SUPPLIED MATERIAL
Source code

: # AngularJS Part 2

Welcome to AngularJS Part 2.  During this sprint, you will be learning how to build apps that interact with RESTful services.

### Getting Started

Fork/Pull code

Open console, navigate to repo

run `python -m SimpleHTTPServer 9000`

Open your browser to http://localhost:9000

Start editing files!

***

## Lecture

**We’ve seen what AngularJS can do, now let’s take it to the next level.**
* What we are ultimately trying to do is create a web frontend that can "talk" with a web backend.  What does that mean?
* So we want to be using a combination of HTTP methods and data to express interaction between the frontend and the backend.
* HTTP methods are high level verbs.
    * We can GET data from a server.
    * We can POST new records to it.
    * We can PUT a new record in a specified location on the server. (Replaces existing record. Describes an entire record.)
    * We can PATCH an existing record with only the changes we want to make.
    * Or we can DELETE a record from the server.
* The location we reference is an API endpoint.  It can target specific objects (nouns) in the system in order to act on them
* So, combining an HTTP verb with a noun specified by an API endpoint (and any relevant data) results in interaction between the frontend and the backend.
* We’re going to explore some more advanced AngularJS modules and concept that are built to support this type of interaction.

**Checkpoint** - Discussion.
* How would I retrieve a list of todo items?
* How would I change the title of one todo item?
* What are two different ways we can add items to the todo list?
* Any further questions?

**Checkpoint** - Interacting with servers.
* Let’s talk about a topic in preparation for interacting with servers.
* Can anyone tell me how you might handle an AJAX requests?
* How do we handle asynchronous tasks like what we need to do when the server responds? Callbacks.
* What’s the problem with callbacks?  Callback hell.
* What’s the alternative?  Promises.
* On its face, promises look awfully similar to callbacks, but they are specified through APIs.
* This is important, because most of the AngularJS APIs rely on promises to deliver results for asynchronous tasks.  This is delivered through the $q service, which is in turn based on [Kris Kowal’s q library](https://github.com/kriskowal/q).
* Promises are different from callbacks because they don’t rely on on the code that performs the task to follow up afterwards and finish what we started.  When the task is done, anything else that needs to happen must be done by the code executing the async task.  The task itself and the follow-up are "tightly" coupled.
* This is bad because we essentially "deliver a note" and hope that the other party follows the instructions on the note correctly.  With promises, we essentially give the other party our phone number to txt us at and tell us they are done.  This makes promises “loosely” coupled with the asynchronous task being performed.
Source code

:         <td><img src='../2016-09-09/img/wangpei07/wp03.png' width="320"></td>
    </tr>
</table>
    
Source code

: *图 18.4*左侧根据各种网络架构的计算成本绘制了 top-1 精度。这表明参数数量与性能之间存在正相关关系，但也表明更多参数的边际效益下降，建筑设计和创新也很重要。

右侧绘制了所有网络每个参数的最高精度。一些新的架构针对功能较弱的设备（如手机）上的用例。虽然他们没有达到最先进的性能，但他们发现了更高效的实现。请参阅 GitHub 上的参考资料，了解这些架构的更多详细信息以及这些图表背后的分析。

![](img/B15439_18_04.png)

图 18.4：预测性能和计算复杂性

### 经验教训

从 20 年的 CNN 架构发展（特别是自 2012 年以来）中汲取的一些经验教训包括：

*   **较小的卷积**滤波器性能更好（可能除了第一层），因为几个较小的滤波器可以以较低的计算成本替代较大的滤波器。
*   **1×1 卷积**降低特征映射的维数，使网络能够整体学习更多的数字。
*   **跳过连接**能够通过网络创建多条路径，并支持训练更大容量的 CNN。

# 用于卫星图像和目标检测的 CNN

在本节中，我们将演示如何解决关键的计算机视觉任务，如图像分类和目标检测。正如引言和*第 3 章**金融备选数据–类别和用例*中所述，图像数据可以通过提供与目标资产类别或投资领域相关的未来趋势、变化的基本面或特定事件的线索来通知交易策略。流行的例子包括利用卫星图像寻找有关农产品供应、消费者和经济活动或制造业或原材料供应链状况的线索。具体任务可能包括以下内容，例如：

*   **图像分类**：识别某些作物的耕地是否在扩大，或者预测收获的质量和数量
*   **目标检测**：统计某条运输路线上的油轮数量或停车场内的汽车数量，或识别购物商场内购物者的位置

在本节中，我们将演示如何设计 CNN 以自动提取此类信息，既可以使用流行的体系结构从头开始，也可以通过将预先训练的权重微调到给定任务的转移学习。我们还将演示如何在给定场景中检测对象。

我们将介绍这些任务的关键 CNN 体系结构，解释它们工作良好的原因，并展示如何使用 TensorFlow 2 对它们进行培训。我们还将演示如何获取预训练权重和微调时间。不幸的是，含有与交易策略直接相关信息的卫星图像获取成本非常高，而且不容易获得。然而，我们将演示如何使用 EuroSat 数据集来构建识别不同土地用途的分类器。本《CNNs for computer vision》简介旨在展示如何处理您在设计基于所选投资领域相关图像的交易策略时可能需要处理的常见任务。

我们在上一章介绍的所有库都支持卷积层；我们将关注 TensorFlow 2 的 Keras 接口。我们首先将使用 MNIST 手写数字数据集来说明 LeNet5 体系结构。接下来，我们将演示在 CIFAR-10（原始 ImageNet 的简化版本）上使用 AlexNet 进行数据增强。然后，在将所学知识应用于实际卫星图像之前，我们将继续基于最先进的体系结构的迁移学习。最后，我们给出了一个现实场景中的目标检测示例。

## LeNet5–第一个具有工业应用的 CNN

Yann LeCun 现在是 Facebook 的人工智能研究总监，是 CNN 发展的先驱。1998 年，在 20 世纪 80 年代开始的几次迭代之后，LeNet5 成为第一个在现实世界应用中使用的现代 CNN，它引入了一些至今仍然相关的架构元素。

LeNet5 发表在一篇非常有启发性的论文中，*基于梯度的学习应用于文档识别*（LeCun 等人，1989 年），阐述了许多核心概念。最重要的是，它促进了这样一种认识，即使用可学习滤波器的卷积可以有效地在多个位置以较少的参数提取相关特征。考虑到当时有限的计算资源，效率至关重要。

TASK REQUIREMENTS
Locate each line in the items above that contains the word "existing", and copy those lines.

SOLUTION TO THE PROBLEM
    * We can PUT a new record in a specified location on the server. (Replaces existing record. Describes an entire record.)
    * We can PATCH an existing record with only the changes we want to make.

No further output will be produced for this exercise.